FUZZY ADAPTIVE SLIDING MODE CONTROL OF LOWER LIMB EXOSKELETON REHABILITATION ROBOT

To overcome the difficulty of modeling the lower limb exoskeleton robot with electric cylinders, as well as the problem of instability facing strong disturbances in the application, this study proposes a fuzzy adaptive sliding mode controller based on an exponential approach rate, which enables the lower limb exoskeleton to accurately follow the gait curve in practical applications. Furthermore, the exponential approach rate permits the system to rapidly achieve a sliding mode motion. Moreover, the fuzzy control allows the adaptive control law to be adjusted purposefully. When the error increases, the output function of the fuzzy adaptive controller increases adaptively, offsetting the unstable factors in the control process and avoiding the chattering phenomenon in the sliding mode control.

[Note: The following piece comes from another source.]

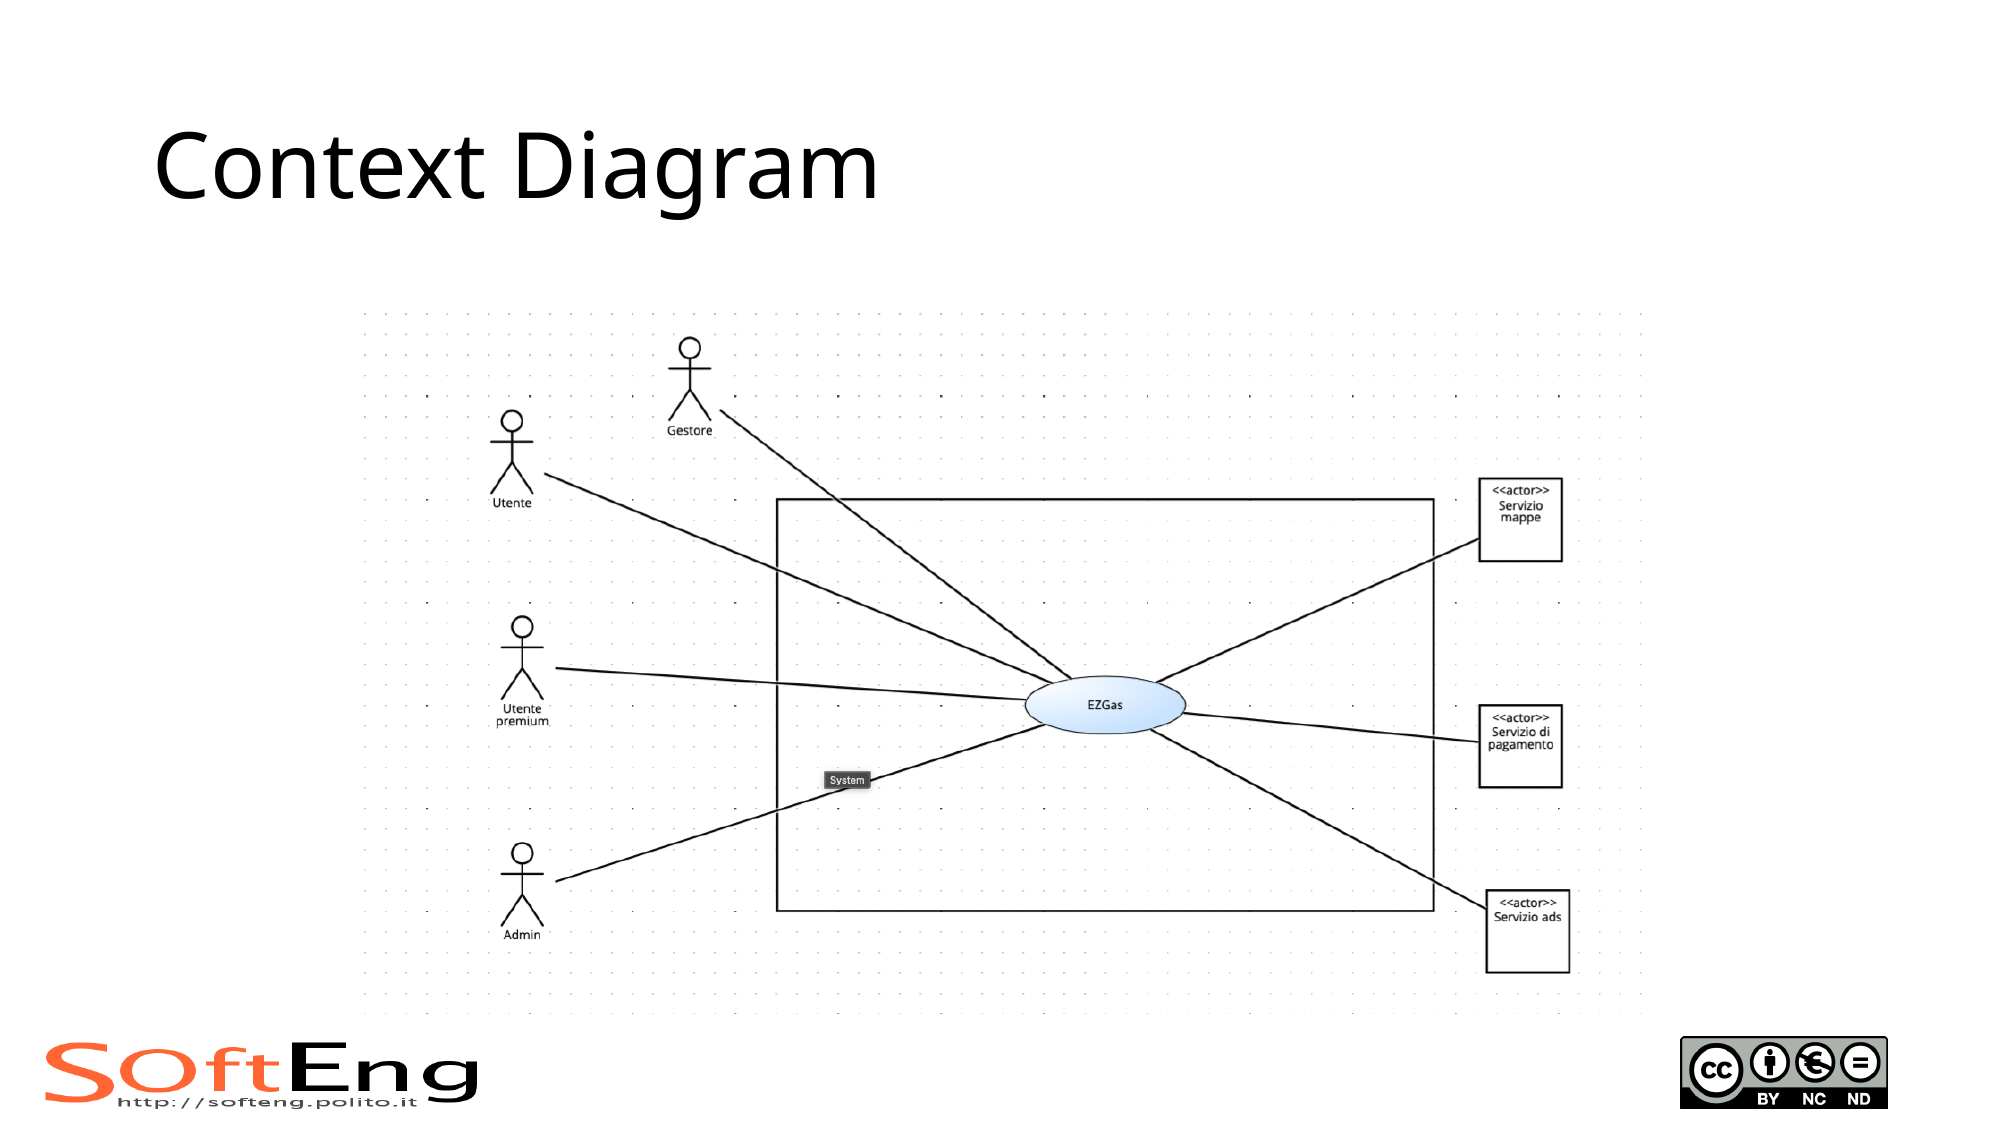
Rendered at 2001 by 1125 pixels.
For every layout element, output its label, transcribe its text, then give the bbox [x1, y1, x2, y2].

picture [37, 1026, 488, 1119]
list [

Afterwards, this study adopts the Lyapunov theory to ensure the stability of the control law. In conclusion, a Simulink simulation is designed, a single joint experiment and a single leg experiment are conducted, and the results validate the fact that the fuzzy adaptive sliding mode controller follows the gait curve rapidly and accurately. Furthermore, its control effect is preferable than the traditional fuzzy PID controller, realizing the effective tracking of the human gait curve by the exoskeleton of the lower limbs.